我跑出店门,坐上了出租车,身后的大家都没有赶上我。
来到了礼花广场,我站在广场的最中间,然后开始在四周找寻能够让他们藏身的地方。
首先,月影给我们打电话时候,在电话里有电视的噪音,所以他们藏身的地方应该是有电力供应的。
礼花广场的附近因为在每年礼花燃放时会汇聚大量人群,所以礼花广场周边的电网的供电范围是有限的,在广场附近只有几个必要的用电场所才能供电。
就在我寻找的工夫,肖娜他们已经赶到了这里,而且在她们后面很远的地方还跟着几台黑色的越野车。
这时候我的电话又响了起来“小帅哥,你速度很快啊,在找东西吗?”。
依旧是那个同性恋男,而且,我的推测没错,他能看到我在广场上,所以肯定就在附近的建筑物里。
广场的南边是一片绿化带,在它后面是两栋正在施工的高层建筑,那里有工人干活,应该没办法藏人的。
北面是我们看礼花的时候登上的假山,那里好像没有电力供应。。。。。。等等。
“郭禹成,你们上次找到那个假山,视角能看的咱们现在站的地方吗?”
郭禹成看了一眼那个假山“可以,而且很清楚。”
“那个地方有电力供应吗?”我试着问了一句。
“有吧,那里的半地下室是广场管理员的休息室,应该会有电的。”郭禹成的话还没说完,我就朝着跟在他们身后的黑色越野车跑了过去。

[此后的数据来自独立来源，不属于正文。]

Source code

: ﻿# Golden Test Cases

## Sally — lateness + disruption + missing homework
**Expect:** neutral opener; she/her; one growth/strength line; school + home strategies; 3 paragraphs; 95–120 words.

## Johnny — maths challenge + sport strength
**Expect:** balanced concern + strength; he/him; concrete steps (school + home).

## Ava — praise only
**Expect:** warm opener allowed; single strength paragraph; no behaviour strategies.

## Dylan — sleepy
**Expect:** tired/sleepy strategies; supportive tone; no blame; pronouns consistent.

我一拽开车门,两只手枪就凑到了我的脸前,叶涛坐在车上“你找到他们了?”
我也懒得和他废话,看到他那张脸,我依旧是一肚子的火。从他身边的一个警察的腰上我抽出我需要的东西,合金警棍。
在那个警察企图阻止我前,我朝着假山的方向跑了过去。
那个假山里有很多人工制造的隧道,不仅多而且错综复杂,我凭着感觉一路向前找了过去,不知道走了多少错路以后终于找到了写有管理室的那扇门,门里的喧闹声让我确定这就是关着月影的地方。
我不容多想的用尽全力就抬脚向那扇木门踹去,双侧三合板的硬门被我从中间拦腰踹段,上部分已经向里飞了进去。
双手握紧了警棍,我笔直的冲向了门后离我最近的同性恋男,警棍从下向上窜起,力度被我释放到最大,‘嘭’的一声闷响,那个男人已经沿着警棍的出击角度飞起了一瞬间,然后毫无防御的砸在了水泥地面上,我转过头看到月影被绑住了双手双脚倒在那边的墙边,应该是因为惊吓的原因,已经有些昏昏欲睡的状态了,这时候我才发觉到刚才踹门的右脚震得又痛又麻,一时间我跌坐在地上。
月影看着我摔倒,挣扎的想从被堵住的嘴里喊出些什么。
“月影,没事了,结束了。”我用警棍支撑着身体,勉强向前走去。
‘啪啪啪。。。’一阵刺耳的掌声从门口响了起来,“不错,很能打。”那个粗狂的男人声音又出现在耳边。
我站起身,“混蛋,你终于露面了。”在我身前站着的红毛男人,身高大概一米八五,不是那种强壮的身形,但是可以看出,他很能打,在他身后,还有三个身穿黑色紧身背心的男人,那三个人的块头,只是站在那里就让我有些压迫感。
“终于见面了,不过这也是你最后一次见到活人,我可不准备放你们俩走,一起死的话,也是你希望的吧。”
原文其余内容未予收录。